The news: Microsoft is extending AI further into its productivity tools with Agent Mode in Excel and Word, plus a new Office Agent in Copilot chat, per The Verge.
The tools automate Microsoft 365 spreadsheets, documents, and PowerPoint through prompts, mirroring a trend already visible in Google’s Gemini rollout across Drive, Docs, Sheets, and Slides.
Microsoft says Excel’s new Agent Mode automates complex models with 57.2% benchmark accuracy—above rivals but still shy of the 71.3% human baseline, per The Decoder.

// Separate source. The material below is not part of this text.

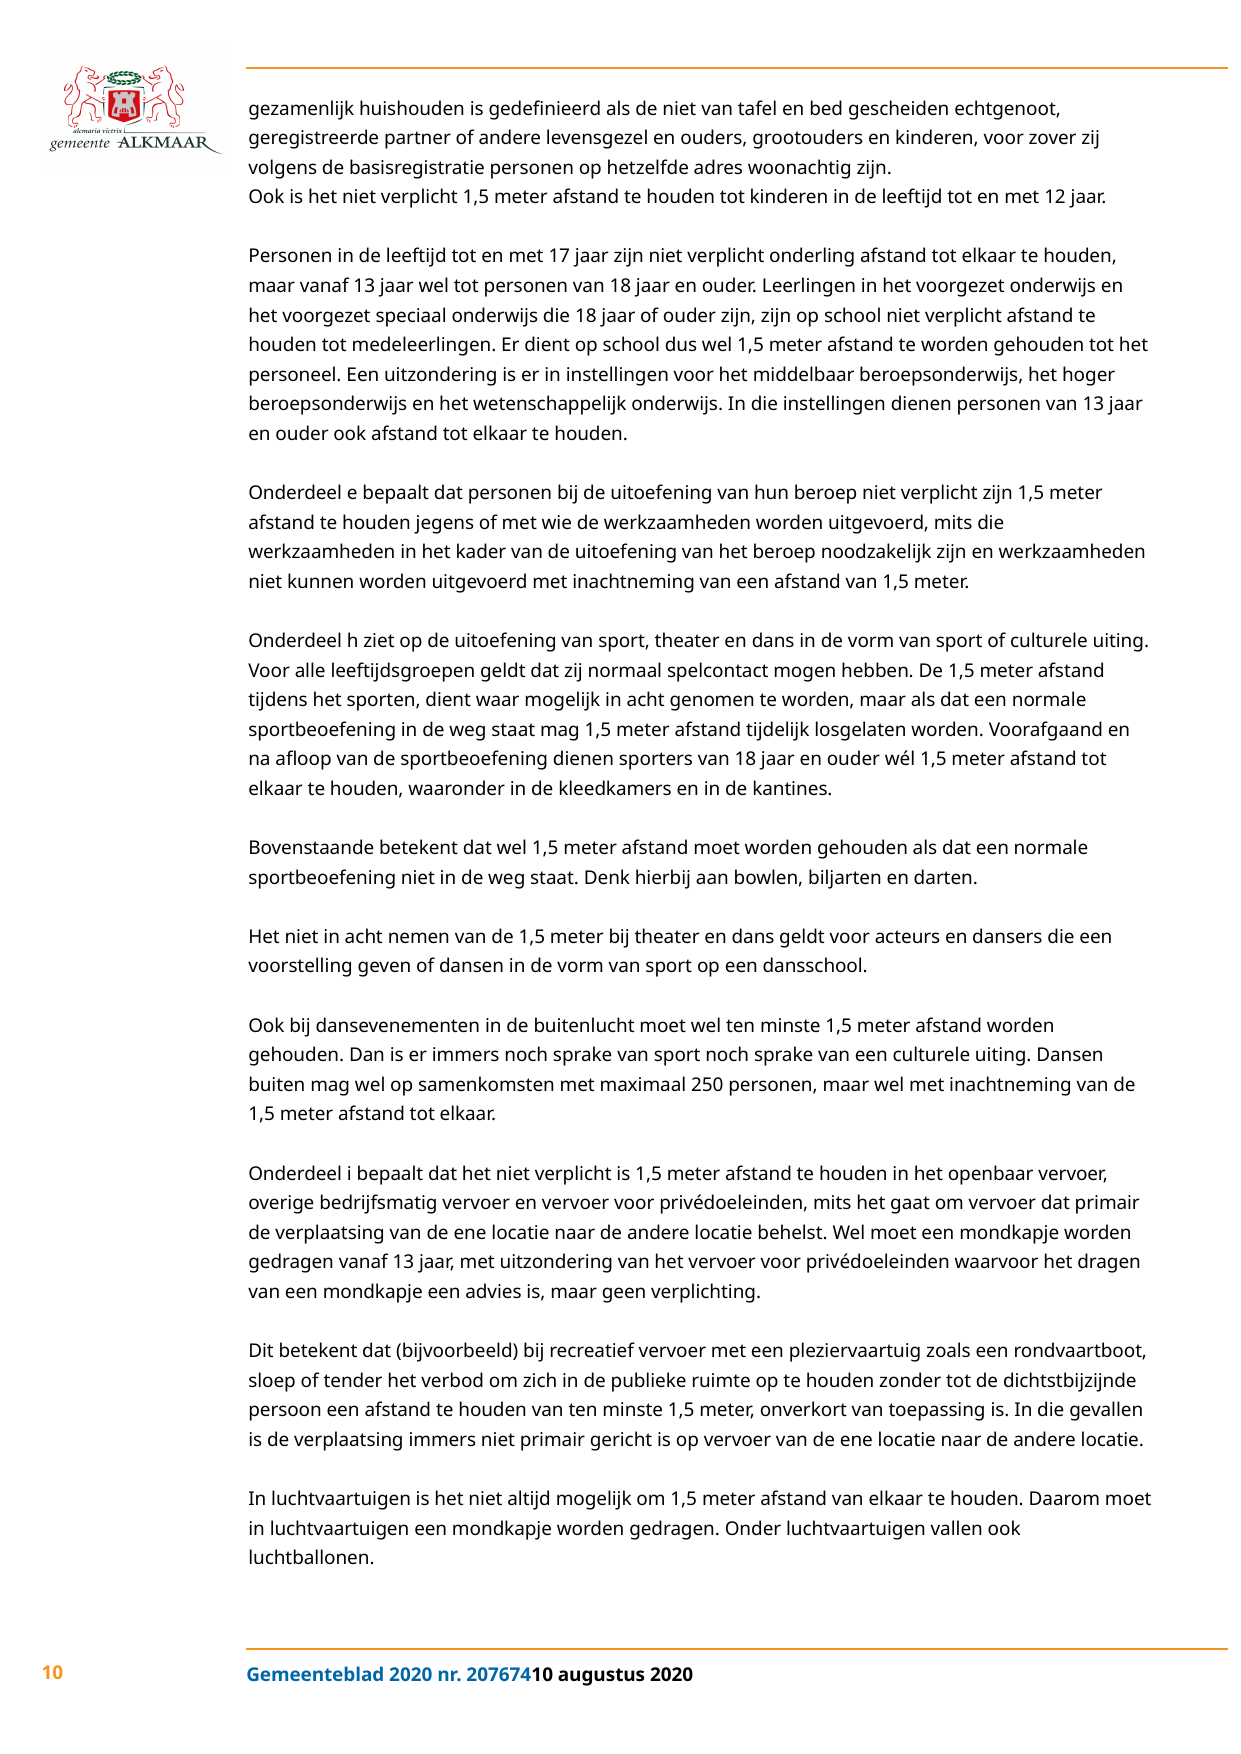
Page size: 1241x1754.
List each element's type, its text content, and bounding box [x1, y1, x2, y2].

Generative AI (genAI) is more than an adjunct to productivity—it’s now the operating layer of some of the most widely used tools. For CMOs and advertisers, reporting, campaign analysis, and creative assets will start as AI-assisted drafts inside 365 or Drive.
Trendspotting: Big Tech platforms are placing genAI front and center in their most popular products to drive adoption, whether users are asking for it or not. Google supercharged Chrome with Gemini for billions of users, while Apple has added a handful of Apple Intelligence AI features into iOS 26 and Mac OS Tahoe.
- Easy access to AI workflows accelerates adoption and model training and creates the level of platform lock-in Big Tech companies profit the most from.
- The ubiquity of embedded AI in these tools reduces reliance on third-party or standalone AI tools and subscriptions, indicating a platform-driven AI power grab.
Changing the game for marketers: Baking AI into productivity tools used by billions of users may seem like a low-stakes pivot, but it also reduces risks and enables platform owners to push AI usage within their own highly regulated ecosystems.
The payoffs are measurable.
- 74% of sales and marketing professionals worldwide say AI has boosted productivity, per Pipedrive.
- 49% of respondents report improved overall performance.
- Only 8% said AI delivered no positive impact at all.
Our take: By embedding AI into commonly used platforms, Big Tech is setting the default workflows for billions.
This shift squeezes standalone AI tools, as embedded assistants reduce the need for separate subscriptions and make third-party offerings harder to justify.
For marketers, the payoff for adopting AI in 365 and Drive could be higher productivity and stronger performance, possibly at a fraction of the cost of separate AI subscriptions. The downside is lock-in and the risk of over-reliance on single platforms.